I have just had an email from G3JVL he'll soon be 80 years old which is good news that he is still around.
He informed me that the dimensions from the program provide the distance from the reflector plate to the front of the smallest loop where the feed point is attached.
Here is the picture he sent.
for 13cms quad he said
"The dimensions given for the broadband version will give plate to feed point.
The picture shows the feed connection at the end with the smaller loop.
The connector is attached to a turned item the passes through the boom and forms the coaxial outer.
I used an N type so the Tee shaped piece had a square shape (bottom).
Take a look and see if you can see what I mean?
So with this info from Mike and your help aswell Mike I think I should be able to figure it all out.
but I will still search for the Volume one info for the Logperiodic feed just so I can try to understand the mechanics.
so a big thanks to both Mike's
Herewith details of the G3JVL log-periodic quad loop feed. This one was built by G3JVL and works well.
The elements are formed from stainless steel wire 2.4mm diameter and joints brazed.
The front loop is 74mm diameter, middle 78mm and rear 82mm (all outside diameters including thickness of wire).
The front loop is very close to the connector and the spacings between the loops is 24.5mm, net space not including wire thickness.
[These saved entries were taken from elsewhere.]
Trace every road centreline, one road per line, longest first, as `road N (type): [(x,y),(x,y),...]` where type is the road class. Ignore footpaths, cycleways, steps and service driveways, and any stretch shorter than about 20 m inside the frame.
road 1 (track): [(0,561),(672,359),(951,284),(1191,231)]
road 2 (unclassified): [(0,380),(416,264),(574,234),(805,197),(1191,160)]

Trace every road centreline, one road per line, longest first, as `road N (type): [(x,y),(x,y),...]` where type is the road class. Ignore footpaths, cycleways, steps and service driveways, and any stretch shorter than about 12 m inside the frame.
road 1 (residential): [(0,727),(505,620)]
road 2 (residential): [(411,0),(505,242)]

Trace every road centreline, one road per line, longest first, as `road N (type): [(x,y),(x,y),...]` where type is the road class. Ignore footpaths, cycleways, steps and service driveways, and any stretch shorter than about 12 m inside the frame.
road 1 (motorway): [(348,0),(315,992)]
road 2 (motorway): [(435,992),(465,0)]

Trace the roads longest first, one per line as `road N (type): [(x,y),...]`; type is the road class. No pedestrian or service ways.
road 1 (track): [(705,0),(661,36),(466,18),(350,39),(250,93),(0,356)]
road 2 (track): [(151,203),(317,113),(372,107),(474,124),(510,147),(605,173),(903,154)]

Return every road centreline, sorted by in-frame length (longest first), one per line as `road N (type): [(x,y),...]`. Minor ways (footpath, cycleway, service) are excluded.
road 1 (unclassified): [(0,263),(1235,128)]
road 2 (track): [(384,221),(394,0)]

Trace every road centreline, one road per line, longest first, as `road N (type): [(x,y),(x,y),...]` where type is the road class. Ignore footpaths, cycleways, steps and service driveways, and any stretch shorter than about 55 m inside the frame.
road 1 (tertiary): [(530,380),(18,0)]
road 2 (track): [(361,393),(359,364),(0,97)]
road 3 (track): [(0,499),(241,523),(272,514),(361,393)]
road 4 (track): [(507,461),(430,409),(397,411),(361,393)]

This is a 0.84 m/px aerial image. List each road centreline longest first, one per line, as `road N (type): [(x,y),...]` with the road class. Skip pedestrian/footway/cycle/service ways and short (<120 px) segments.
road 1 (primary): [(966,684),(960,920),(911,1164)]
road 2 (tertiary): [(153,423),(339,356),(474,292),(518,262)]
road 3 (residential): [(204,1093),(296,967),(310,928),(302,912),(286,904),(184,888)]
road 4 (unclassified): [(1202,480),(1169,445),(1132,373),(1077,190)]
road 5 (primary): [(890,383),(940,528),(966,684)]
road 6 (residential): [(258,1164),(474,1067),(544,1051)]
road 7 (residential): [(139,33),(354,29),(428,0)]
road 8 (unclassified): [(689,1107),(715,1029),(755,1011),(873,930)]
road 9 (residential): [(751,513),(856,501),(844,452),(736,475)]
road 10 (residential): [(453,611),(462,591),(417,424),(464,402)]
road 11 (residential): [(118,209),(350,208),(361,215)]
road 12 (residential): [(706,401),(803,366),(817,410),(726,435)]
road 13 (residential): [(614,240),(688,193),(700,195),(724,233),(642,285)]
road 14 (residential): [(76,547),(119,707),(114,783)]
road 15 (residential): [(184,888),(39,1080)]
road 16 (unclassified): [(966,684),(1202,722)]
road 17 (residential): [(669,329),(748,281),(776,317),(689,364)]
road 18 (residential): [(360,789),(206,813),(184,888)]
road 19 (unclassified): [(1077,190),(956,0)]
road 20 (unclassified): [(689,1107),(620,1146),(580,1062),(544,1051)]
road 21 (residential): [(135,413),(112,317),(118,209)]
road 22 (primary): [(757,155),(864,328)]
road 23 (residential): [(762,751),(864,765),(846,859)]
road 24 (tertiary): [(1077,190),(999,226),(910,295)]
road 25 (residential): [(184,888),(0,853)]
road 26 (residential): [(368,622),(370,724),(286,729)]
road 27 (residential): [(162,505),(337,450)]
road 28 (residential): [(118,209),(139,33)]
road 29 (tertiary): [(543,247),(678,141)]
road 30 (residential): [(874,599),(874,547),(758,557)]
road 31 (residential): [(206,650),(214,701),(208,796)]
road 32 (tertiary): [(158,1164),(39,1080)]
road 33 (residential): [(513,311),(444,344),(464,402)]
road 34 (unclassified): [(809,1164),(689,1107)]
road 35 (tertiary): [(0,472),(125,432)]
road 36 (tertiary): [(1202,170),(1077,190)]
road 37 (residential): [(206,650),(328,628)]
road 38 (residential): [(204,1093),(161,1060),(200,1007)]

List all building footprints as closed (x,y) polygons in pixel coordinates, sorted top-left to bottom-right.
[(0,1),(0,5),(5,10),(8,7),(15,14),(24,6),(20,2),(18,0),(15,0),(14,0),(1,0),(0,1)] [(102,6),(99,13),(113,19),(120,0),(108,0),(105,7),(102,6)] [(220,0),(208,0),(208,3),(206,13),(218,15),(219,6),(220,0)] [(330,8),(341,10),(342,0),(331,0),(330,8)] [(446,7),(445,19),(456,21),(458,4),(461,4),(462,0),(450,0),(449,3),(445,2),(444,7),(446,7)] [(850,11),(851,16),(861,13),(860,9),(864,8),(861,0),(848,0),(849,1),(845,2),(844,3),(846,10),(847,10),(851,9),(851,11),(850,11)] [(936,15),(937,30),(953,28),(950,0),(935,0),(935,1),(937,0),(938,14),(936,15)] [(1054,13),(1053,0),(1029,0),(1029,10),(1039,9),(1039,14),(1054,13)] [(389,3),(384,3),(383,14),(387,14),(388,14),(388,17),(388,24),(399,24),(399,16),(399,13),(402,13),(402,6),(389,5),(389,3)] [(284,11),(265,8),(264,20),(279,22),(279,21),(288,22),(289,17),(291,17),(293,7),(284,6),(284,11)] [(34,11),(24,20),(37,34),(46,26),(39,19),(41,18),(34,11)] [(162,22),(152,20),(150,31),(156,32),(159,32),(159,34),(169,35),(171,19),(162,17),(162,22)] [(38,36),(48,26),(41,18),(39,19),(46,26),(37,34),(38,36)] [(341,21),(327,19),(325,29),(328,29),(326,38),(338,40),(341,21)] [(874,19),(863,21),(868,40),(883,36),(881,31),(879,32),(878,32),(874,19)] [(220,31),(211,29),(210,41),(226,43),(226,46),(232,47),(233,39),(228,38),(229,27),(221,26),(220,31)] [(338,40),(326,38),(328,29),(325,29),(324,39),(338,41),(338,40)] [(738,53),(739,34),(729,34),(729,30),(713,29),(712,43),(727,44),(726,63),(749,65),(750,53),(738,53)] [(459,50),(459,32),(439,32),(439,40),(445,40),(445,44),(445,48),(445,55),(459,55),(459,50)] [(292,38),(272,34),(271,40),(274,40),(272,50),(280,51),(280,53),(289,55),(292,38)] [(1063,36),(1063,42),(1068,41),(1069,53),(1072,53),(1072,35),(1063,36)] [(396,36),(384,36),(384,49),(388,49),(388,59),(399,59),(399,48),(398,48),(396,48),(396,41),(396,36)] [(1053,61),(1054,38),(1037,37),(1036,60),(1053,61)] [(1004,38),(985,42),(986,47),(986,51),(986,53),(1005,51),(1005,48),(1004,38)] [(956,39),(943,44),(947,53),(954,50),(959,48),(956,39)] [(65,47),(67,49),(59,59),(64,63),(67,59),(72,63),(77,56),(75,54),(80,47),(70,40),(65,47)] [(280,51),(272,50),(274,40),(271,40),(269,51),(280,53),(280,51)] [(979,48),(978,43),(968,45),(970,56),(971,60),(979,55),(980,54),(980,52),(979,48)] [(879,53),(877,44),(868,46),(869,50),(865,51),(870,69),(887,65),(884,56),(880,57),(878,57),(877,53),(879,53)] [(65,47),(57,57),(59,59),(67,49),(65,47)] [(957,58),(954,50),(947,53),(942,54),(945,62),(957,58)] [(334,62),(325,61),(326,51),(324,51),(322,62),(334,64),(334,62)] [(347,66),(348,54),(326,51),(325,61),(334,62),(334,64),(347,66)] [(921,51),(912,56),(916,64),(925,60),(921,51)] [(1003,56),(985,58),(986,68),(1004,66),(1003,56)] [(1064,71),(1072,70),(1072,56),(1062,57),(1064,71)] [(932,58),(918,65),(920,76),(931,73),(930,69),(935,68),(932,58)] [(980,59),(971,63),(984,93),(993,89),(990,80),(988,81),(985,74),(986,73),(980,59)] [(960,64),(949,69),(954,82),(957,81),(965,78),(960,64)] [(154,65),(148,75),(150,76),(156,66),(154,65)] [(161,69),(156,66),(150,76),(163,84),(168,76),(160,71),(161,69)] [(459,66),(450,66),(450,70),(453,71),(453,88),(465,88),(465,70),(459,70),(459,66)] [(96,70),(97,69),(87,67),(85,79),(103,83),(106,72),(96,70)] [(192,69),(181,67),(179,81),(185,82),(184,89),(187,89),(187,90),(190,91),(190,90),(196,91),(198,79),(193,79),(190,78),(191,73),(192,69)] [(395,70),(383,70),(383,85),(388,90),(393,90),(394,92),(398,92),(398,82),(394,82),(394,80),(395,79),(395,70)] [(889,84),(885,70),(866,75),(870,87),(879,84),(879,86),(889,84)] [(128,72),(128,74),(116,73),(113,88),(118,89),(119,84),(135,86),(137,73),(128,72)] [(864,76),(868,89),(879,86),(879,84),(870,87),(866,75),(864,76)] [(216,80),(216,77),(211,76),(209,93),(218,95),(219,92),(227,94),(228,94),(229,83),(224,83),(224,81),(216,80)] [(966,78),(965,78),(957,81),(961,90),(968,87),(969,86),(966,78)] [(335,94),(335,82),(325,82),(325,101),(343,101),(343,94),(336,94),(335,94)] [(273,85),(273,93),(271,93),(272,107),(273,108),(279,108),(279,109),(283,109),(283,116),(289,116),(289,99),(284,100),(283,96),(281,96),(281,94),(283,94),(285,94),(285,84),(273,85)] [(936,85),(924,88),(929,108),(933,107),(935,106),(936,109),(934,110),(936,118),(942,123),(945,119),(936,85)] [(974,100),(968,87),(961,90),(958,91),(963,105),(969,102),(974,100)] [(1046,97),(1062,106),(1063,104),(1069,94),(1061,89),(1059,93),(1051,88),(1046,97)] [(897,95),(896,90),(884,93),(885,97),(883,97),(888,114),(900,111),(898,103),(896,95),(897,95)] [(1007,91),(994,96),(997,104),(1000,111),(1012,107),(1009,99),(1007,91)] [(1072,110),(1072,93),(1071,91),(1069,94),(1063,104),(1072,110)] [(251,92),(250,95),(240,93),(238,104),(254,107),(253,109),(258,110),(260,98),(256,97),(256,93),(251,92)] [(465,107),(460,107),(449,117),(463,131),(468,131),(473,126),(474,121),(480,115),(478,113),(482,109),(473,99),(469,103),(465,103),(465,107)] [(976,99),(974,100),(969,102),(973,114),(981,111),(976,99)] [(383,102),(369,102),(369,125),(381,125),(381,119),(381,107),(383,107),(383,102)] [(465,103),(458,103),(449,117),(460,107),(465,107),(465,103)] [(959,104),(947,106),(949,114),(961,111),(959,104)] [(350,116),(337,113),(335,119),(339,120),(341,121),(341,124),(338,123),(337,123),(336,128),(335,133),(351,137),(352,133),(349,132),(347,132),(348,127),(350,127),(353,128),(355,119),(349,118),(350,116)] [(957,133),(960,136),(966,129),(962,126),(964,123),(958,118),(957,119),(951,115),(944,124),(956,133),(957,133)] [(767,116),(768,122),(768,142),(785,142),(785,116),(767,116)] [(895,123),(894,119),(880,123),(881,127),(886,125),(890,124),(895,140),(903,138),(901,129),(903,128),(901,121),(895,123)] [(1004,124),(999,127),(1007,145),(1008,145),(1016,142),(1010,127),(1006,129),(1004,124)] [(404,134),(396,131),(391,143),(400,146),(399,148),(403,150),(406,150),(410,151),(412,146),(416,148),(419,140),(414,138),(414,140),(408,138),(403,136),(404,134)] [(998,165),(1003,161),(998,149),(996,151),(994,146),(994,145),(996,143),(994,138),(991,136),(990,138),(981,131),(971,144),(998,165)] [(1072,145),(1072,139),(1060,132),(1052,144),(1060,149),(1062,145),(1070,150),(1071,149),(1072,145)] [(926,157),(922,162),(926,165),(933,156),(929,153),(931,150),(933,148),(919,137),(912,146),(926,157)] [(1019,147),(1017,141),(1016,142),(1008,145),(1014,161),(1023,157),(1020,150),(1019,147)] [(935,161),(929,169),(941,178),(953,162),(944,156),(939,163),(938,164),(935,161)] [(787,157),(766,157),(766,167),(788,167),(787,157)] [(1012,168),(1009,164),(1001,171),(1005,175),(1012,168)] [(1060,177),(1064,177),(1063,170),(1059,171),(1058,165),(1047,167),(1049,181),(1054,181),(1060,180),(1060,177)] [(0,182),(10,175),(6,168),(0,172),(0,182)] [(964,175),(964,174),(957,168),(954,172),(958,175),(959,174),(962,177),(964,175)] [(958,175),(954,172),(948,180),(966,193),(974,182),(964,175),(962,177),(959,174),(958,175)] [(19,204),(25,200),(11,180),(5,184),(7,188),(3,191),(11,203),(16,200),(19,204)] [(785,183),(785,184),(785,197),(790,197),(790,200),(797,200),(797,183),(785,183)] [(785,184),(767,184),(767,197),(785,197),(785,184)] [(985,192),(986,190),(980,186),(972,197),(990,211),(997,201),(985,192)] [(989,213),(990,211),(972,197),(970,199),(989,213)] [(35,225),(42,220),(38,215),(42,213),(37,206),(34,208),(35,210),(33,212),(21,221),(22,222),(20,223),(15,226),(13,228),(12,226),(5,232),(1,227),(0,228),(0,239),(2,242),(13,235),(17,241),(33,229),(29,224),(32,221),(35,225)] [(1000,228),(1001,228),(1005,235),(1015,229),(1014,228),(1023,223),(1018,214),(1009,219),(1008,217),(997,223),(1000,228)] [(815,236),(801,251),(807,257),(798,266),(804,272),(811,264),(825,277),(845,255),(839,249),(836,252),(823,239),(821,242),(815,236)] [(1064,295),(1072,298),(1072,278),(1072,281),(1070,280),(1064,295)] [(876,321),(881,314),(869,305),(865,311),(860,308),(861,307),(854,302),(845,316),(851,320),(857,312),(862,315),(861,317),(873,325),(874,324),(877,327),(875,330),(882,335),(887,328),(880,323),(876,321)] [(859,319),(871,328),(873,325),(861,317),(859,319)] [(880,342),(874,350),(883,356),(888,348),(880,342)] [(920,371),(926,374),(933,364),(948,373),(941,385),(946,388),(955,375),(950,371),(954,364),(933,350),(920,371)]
The trombone is 76mm long, 11mm high including wire thickness.
Spacing rear loop to reflector 42mm.
Spacing front loop to first director 33mm.
Please let me know if you need any further information.
Mine have a securing screw through the boom attached at the rear end of the feeding loop (parallel to the boom).
I assume that must be a low voltage point...
On a side note, If you ever break some of the brazed joints you can successfully repair them with silver solder (55% silver) and a blowtorch
Anyway thanks again for the help and pictures.